Pour Ray Yip, épidémiologiste et membre fondateur du bureau des Centres américains de contrôle des maladies en Chine, qui n’a pas participé à ces travaux, ces nouveaux résultats ne sont peut-être pas définitifs, mais ils sont significatifs.

Les données de l'échantillonnage de l'environnement du marché publiées par le CDC de Chine constituent de loin la preuve la plus solide appuyant l'origine animale.

Ray Yip, Centres américains de contrôle des maladies en Chine

Les scientifiques tentent de trouver l’origine de la pandémie de COVID-19 depuis son apparition, mais cette recherche a été compliquée par des facteurs tels que l'augmentation massive des infections humaines au cours des deux premières années de la pandémie et une réalité politique opaque.

Il est toutefois possible que des humains aient d'abord apporté le virus au marché et infecté les chiens viverrins ou que des humains infectés aient laissé des traces du virus près des animaux.

Mark Woolhouse, un spécialiste des maladies infectieuses à l'Université d'Édimbourg interrogé par l’AP, qui n’a pas participé aux travaux, estime qu'il sera essentiel de voir comment les séquences génétiques des chiens viverrins correspondent à ce que l'on sait de l'évolution historique du virus de la COVID-19.

Selon l’expert, si l'analyse montre que les virus animaux ont des origines plus anciennes que ceux qui ont infecté les humains, ce sera probablement la meilleure preuve que nous pouvons espérer obtenir qu'il s'agit d'un événement de débordement sur le marché.

En 2021, après une visite de plusieurs semaines en Chine pour étudier les origines de la pandémie, l'OMS publiait un rapport concluant que la COVID avait très probablement été passée de l'animal à l'humain.

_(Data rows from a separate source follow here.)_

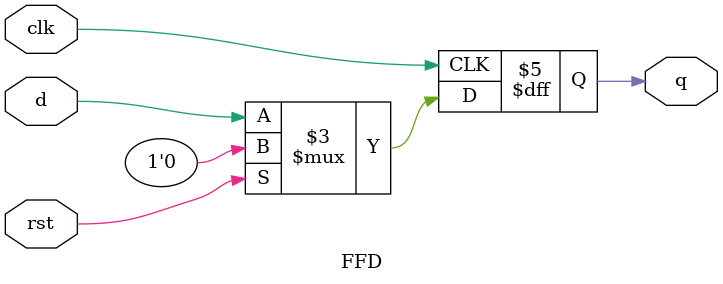
<source format=v>
module contador5 (input clk,rst,output  [2:0] q);

wire qp[2:0];

FFD ff1(qp[0],clk,rst,q[0]);
FFD ff2(qp[1],clk,rst,q[1]);
FFD ff3(qp[2],clk,rst,q[2]);

assign qp[0] = ~q[0] & ~q[2];
assign qp[1] = (q[0] ^ q[1]) & ~q[2];
assign qp[2] = q[0] & q[1] & ~q[2];


endmodule


module FFD (input d,clk,rst,output reg q);

always @(posedge clk)
	if(rst)
		q=1'b0;
	else
		q=d;

endmodule

/*
000 001
001 010
010 011
011 100
100 000

qp0 = ~p0 & ~p2;
qp1 = (p0 ^ p1)  & ~p2;
qp2 = p0 & p1 & ~(p2);*/
</source>
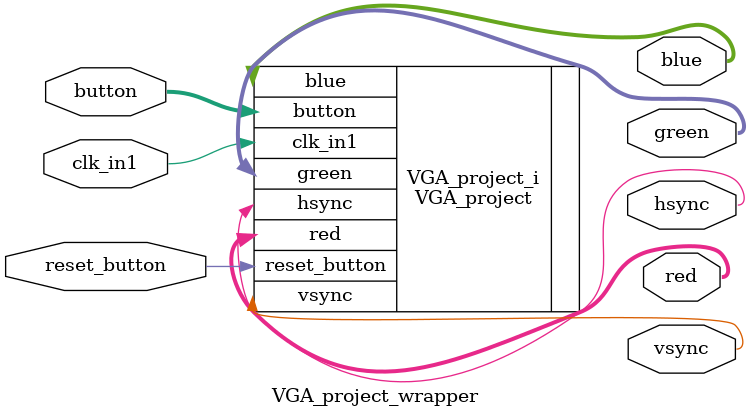
<source format=v>
`timescale 1 ps / 1 ps

module VGA_project_wrapper
   (blue,
    button,
    clk_in1,
    green,
    hsync,
    red,
    reset_button,
    vsync);
  output [4:0]blue;
  input [1:0]button;
  input clk_in1;
  output [5:0]green;
  output hsync;
  output [4:0]red;
  input reset_button;
  output vsync;

  wire [4:0]blue;
  wire [1:0]button;
  wire clk_in1;
  wire [5:0]green;
  wire hsync;
  wire [4:0]red;
  wire reset_button;
  wire vsync;

  VGA_project VGA_project_i
       (.blue(blue),
        .button(button),
        .clk_in1(clk_in1),
        .green(green),
        .hsync(hsync),
        .red(red),
        .reset_button(reset_button),
        .vsync(vsync));
endmodule

</source>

L'année suivante, l'agence sanitaire de l'ONU a fait marche arrière, déclarant qu'il manquait encore des éléments clés à l’enquête.

Ces derniers mois, le directeur de l'OMS, M. Ghebreyesus, affirmait même que toutes les hypothèses restaient à l'étude et demandait à la Chine de partager davantage de données.

Les scientifiques du CDC chinois ont également analysé les échantillons recueillis sur les surfaces du marché de Huanan. Ils en ont tiré un article non révisé par les pairs et publié en février 2022. Ils y affirment que c'est l'humain qui a introduit le virus sur le marché, et non des animaux.

Ils ne mentionnent toutefois pas que du matériel génétique animal avait été trouvé dans les échantillons déclarés positifs à la COVID-19.

En février dernier, le département américain de l'Énergie estimait pour sa part qu'un accident de laboratoire en Chine était probablement à l'origine de la pandémie de COVID-19.